# Moving a skid loader on the road.



## The mayor (Oct 31, 2005)

We plow 3 properties in a small industrial park. Not more than a block away from each other. I went to pick up the skid loader today...end of season. The owner asked if I could move some sand from one of the properties to the other. 2 loads. I get stopped by the local police. Gives me a ticket for driving a un registered vehicle. No matter what I said it didn't matter. Even had the slow moving vehicle triangle. Not sure why I am writing this...I guess I am just pizzed off.


----------



## IMAGE (Oct 21, 2007)

The mayor;778384 said:


> We plow 3 properties in a small industrial park. Not more than a block away from each other. I went to pick up the skid loader today...end of season. The owner asked if I could move some sand from one of the properties to the other. 2 loads. I get stopped by the local police. Gives me a ticket for driving a un registered vehicle. No matter what I said it didn't matter. Even had the slow moving vehicle triangle. Not sure why I am writing this...I guess I am just pizzed off.


I'd fight it. plead not guilty and the judge will throw it out. the city moves equipment on the street all the time.


----------



## zabMasonry (Oct 13, 2007)

In Vt. if you stay under either 15 or 20 ( I can't remember which) and have a SMV sign you are completely legal to drive ANY vehicle on ANY road, except interstate highway. Id say that ticket is BS


----------



## KGRlandscapeing (May 2, 2007)

Wait a min The property owner askd you to move some material from one site to another? Id say its BS you were doing a job aslong as u were on the correct side of the road and not causing a real hazzard i think ur with in ur rights.


----------



## mcwlandscaping (Sep 8, 2005)

Bored cop....fight it!


And keep us updated as to what happens!


----------



## The mayor (Oct 31, 2005)

KGRlandscapeing;778404 said:


> Wait a min The property owner askd you to move some material from one site to another? Id say its BS you were doing a job aslong as u were on the correct side of the road and not causing a real hazzard i think ur with in ur rights.


My wife is looking for all sorts of loopholes. They have me because I wasn't using a flag man or constuction hazzard signs. She thinks I get off because it is unregistrationable. I think it is BS with a bored cop. The only car on the road was the cop the whole time. I never had to cross the road.


----------



## RODHALL (Nov 23, 2005)

i think you best shut up and pay the fine.....

your dam lucky they didn't pull out the stick and stick it in the tank... and find out your runnin off road diesel on road. 

most any road that has been turned over to state, they the state have a right to sight you for operating a unauthorized motor vehicle...


----------



## Ole703 (Nov 7, 2008)

Blah how did this one go? Id attempt to fight that one. We run our bobcats, forklifts, and front end loaders down the road all the time. We have our lights on and a slow triangle but our front end loader is way has an 18 foot wide bucket on it. Never had any problems...of course we do know like half the cops in our town.....and a few of them do stop into our shop about twice a week.


----------



## Mark13 (Dec 3, 2006)

RODHALL;778435 said:


> i think you best shut up and pay the fine.....
> 
> your dam lucky they didn't pull out the stick and stick it in the tank... and find out your runnin off road diesel on road.

--- Given entries ---

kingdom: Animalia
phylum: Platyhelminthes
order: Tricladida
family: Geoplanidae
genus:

--- Required task 1 ---
In the skid loader thread, what was the original poster ticketed for?
--- Required task 2 ---
List every kind of equipment that Ole703 says is run down the road in the skid loader thread.
The records are separate material and have nothing to do with the thread.

--- Written reply 1 ---
Driving an unregistered vehicle.

--- Written reply 2 ---
Bobcats, forklifts, and front end loaders.